Twitter, now rebranded to X, fell victim to mass lay-offs of its “user health” and content moderation staff after the platform was purchased by billionaire Elon Musk in 2022.
The study, published in the peer-reviewed journal PLOS ONE, relied on “data obtained before Twitter’s transformation into X”, and noted many of the accounts identified as superspreaders in 2020 had already become inactive or been banned from the platform.
It also noted even after 2,000 “bot” accounts were removed from the data, the majority of low credibility information remained — meaning real people were largely responsible.
“At that time, Twitter was actively experimenting with ways to mitigate the spread of disinformation,” it said.
“This is starkly contrasted by X’s recent decisions to lay off much of their content moderation staff and disband their election integrity team.”
Axel Bruns, from the Queensland University of Technology’s Digital Media Research Centre, said the numbers weren’t surprising.
“Very often it’s not the traditional cliche that online on social media these random people are suddenly becoming prominent [for] sharing disinformation,” he said.
“Very often it is fringe politicians, fringe media outlets and personalities, and sometimes even not-so-fringe ones.
“[The report] makes the point somewhere that since Elon Musk took over, many of the teams that have been traditionally dealing with mis- and disinformation … have just been disbanded.
“And so Twitter is really overflowing with this kind of misinformation. Any kind of policing that Twitter in its previous incarnation used to do has fallen by the wayside, essentially.
“And so the situation on Twitter now is almost certainly far worse than it was in 2020 when they gathered their data.”
Earlier this year, Australia’s eSafety commissioner sent legal notices to X, Meta, Google, Telegram and other major social media platforms.
The notice demanded they do better to police extremist material and activity on their sites.
In 2023, an independent committee found X was in breach of Australia’s voluntary misinformation and disinformation code, after it removed a mechanism for reporting misleading content.
That announcement came just months after the platform was ordered to tell Australian authorities what it was doing to tackle online hate.
“Potential negative publicity and political pressure,” the superspreader report said, may make social media companies reluctant to suspend offenders.
“Paradoxically, the more prominent a superspreader is, the greater their negative impact, and the more difficult they are to mitigate,” the report said.
Professor Bruns, who noted Elon Musk himself had become an “active” sharer of problematic content since taking over the site, said platforms had historically been resistant to policing content.
“The more problematic content is shared on Twitter and the more visible it is, the more it puts off regular users,” he said.

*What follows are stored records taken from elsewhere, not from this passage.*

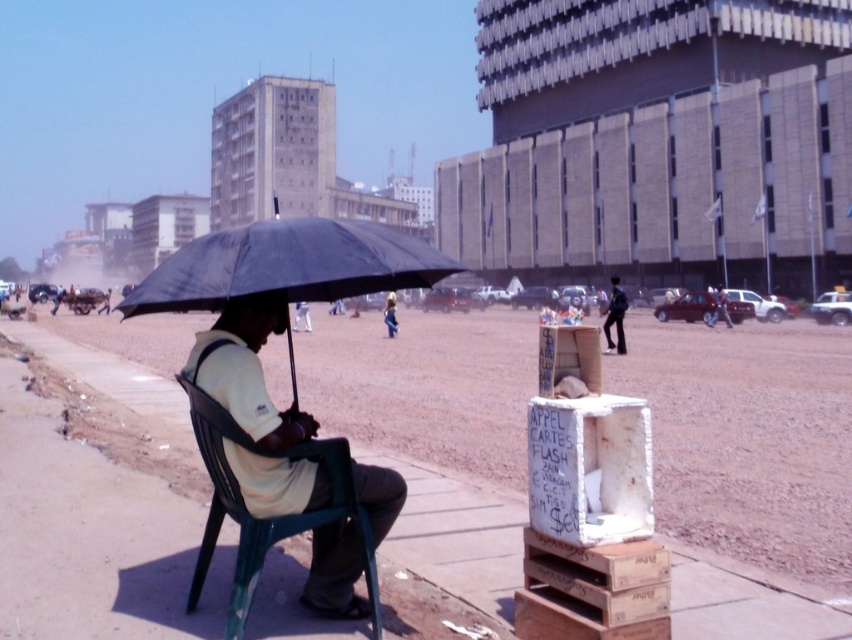
Who is taller, black matte umbrella at center or green plastic chair at center?

black matte umbrella at center

Is point (231, 268) closer to camera compared to point (216, 442)?

Yes, point (231, 268) is in front of point (216, 442).

Which is in front, point (283, 308) or point (220, 484)?

Point (220, 484) is in front.

Where is `black matte umbrella at center`? black matte umbrella at center is located at coordinates (288, 268).

Between black matte umbrella at center and light blue jeans at center, which one has more height?

Standing taller between the two is black matte umbrella at center.

Is point (353, 285) farther from viewer compared to point (389, 304)?

No, it is not.

Locate an element on the screen. The width and height of the screenshot is (852, 640). black matte umbrella at center is located at coordinates (288, 268).

Does dark blue uniform at center appear on the left side of light blue jeans at center?

In fact, dark blue uniform at center is to the right of light blue jeans at center.

Between dark blue uniform at center and light blue jeans at center, which one appears on the right side from the viewer's perspective?

From the viewer's perspective, dark blue uniform at center appears more on the right side.

Is point (616, 298) closer to viewer compared to point (394, 333)?

Yes, point (616, 298) is in front of point (394, 333).

At what (x,y) coordinates should I click in order to perform the action: click on dark blue uniform at center. Please return your answer as a coordinate pair (x, y). The width and height of the screenshot is (852, 640). Looking at the image, I should click on (614, 317).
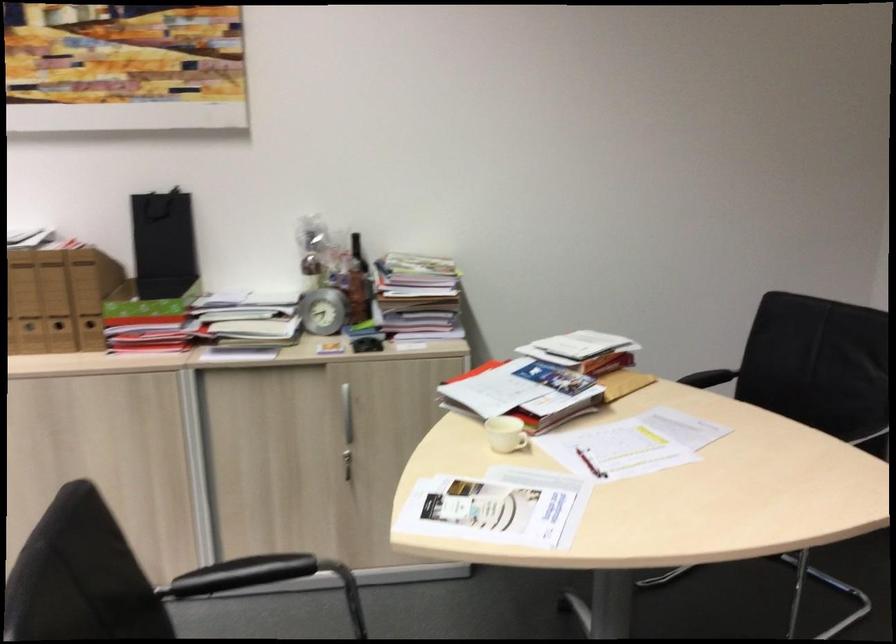
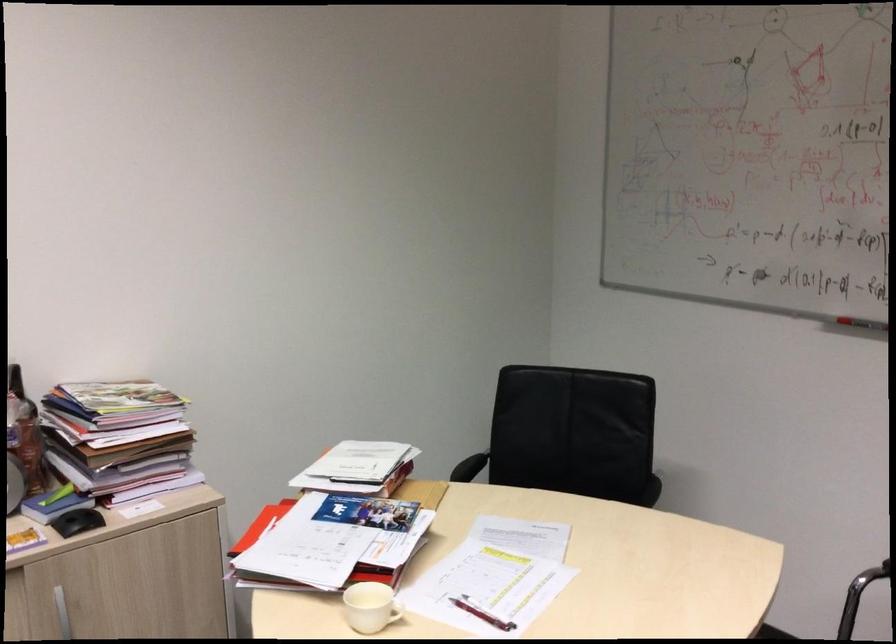
Question: How did the camera likely rotate?

Choices:
 (A) Left
 (B) Right
 (C) Up
 (D) Down

Answer: (B)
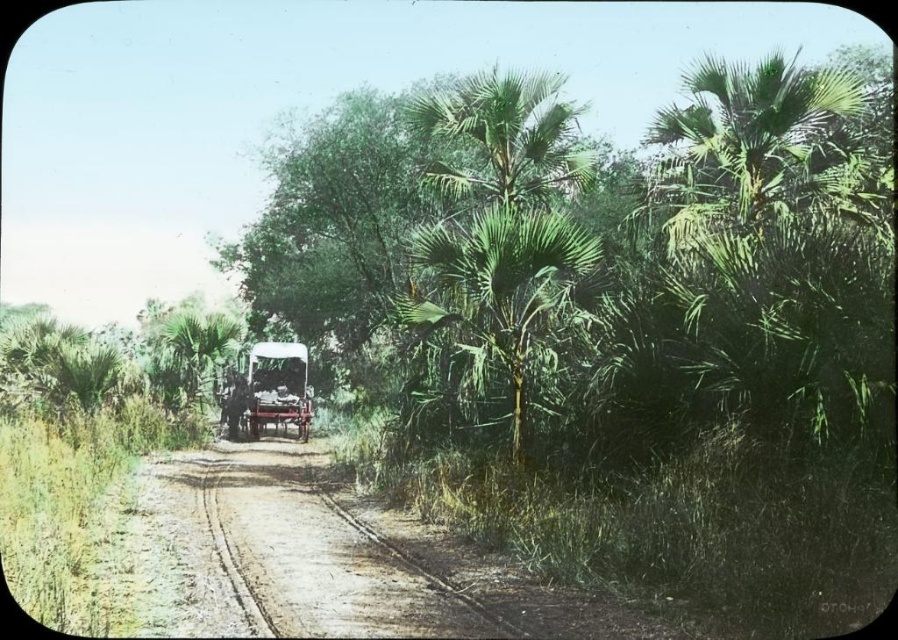
Question: Which object appears closest to the camera in this image?

Choices:
 (A) brown dirt track at center
 (B) green leafy palm tree at center
 (C) green leafy palm at center

Answer: (A)

Question: Which of the following is the closest to the observer?

Choices:
 (A) wooden cart at center
 (B) green leafy palm tree at center

Answer: (A)

Question: Where is brown dirt track at center located in relation to green leafy palm at center in the image?

Choices:
 (A) left
 (B) right

Answer: (A)

Question: Among these objects, which one is farthest from the camera?

Choices:
 (A) green leafy palm at center
 (B) brown dirt track at center

Answer: (A)

Question: Is wooden cart at center positioned behind green leafy palm tree at center?

Choices:
 (A) yes
 (B) no

Answer: (B)

Question: Can you confirm if green leafy palm at center is thinner than green leafy palm tree at center?

Choices:
 (A) yes
 (B) no

Answer: (A)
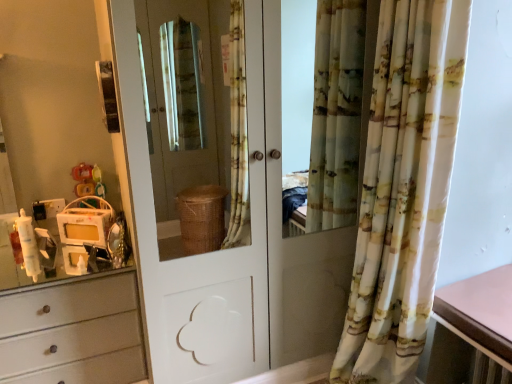
Question: From a real-world perspective, does pink laminate table at right sit lower than printed fabric curtain at right?

Choices:
 (A) yes
 (B) no

Answer: (A)

Question: Considering the relative positions of pink laminate table at right and printed fabric curtain at right in the image provided, is pink laminate table at right to the right of printed fabric curtain at right from the viewer's perspective?

Choices:
 (A) no
 (B) yes

Answer: (B)

Question: Is pink laminate table at right positioned behind printed fabric curtain at right?

Choices:
 (A) no
 (B) yes

Answer: (B)

Question: Can you confirm if pink laminate table at right is shorter than printed fabric curtain at right?

Choices:
 (A) no
 (B) yes

Answer: (B)

Question: Is pink laminate table at right positioned with its back to printed fabric curtain at right?

Choices:
 (A) no
 (B) yes

Answer: (A)

Question: Can printed fabric curtain at right be found inside pink laminate table at right?

Choices:
 (A) yes
 (B) no

Answer: (B)

Question: Can you confirm if printed fabric curtain at right is taller than white glossy door at center?

Choices:
 (A) yes
 (B) no

Answer: (B)

Question: Does printed fabric curtain at right have a lesser width compared to white glossy door at center?

Choices:
 (A) no
 (B) yes

Answer: (B)

Question: Is printed fabric curtain at right looking in the opposite direction of white glossy door at center?

Choices:
 (A) yes
 (B) no

Answer: (B)

Question: Is printed fabric curtain at right facing towards white glossy door at center?

Choices:
 (A) yes
 (B) no

Answer: (B)

Question: From the image's perspective, does printed fabric curtain at right appear lower than white glossy door at center?

Choices:
 (A) no
 (B) yes

Answer: (B)

Question: Considering the relative sizes of printed fabric curtain at right and white glossy door at center in the image provided, is printed fabric curtain at right shorter than white glossy door at center?

Choices:
 (A) yes
 (B) no

Answer: (A)

Question: Considering the relative positions of white glossy door at center and printed fabric curtain at right in the image provided, is white glossy door at center in front of printed fabric curtain at right?

Choices:
 (A) yes
 (B) no

Answer: (B)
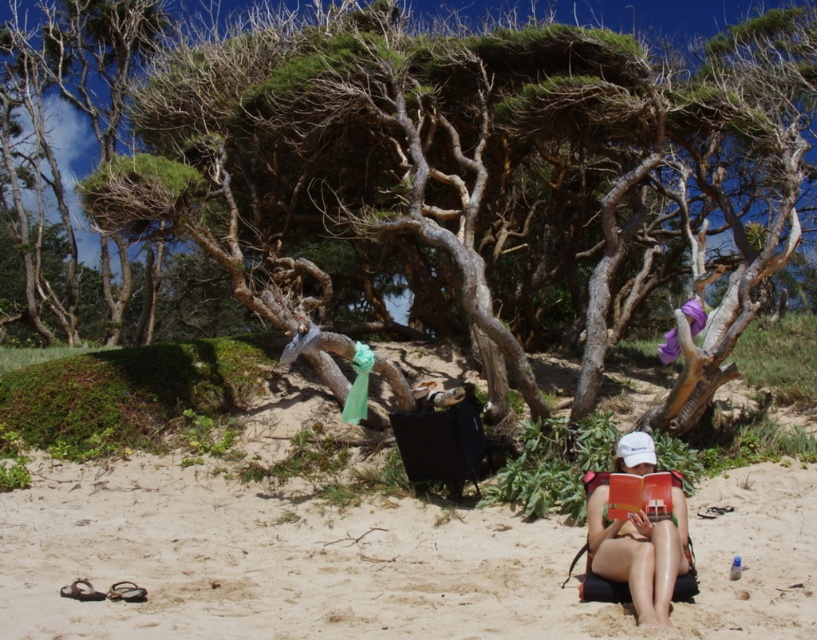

“The [superspreader researchers] immediately raised the question about freedom of speech and whether it would be better to take down these problematic accounts.
“There is this very American Silicon Valley sensitivity around freedom of speech.
“That is one of the key factors that’s kept platforms like Twitter from being more aggressive in taking down these problematic accounts.”
The study was funded by the Knight Foundation, Craig Newmark Philanthropies, and the National Science Foundation.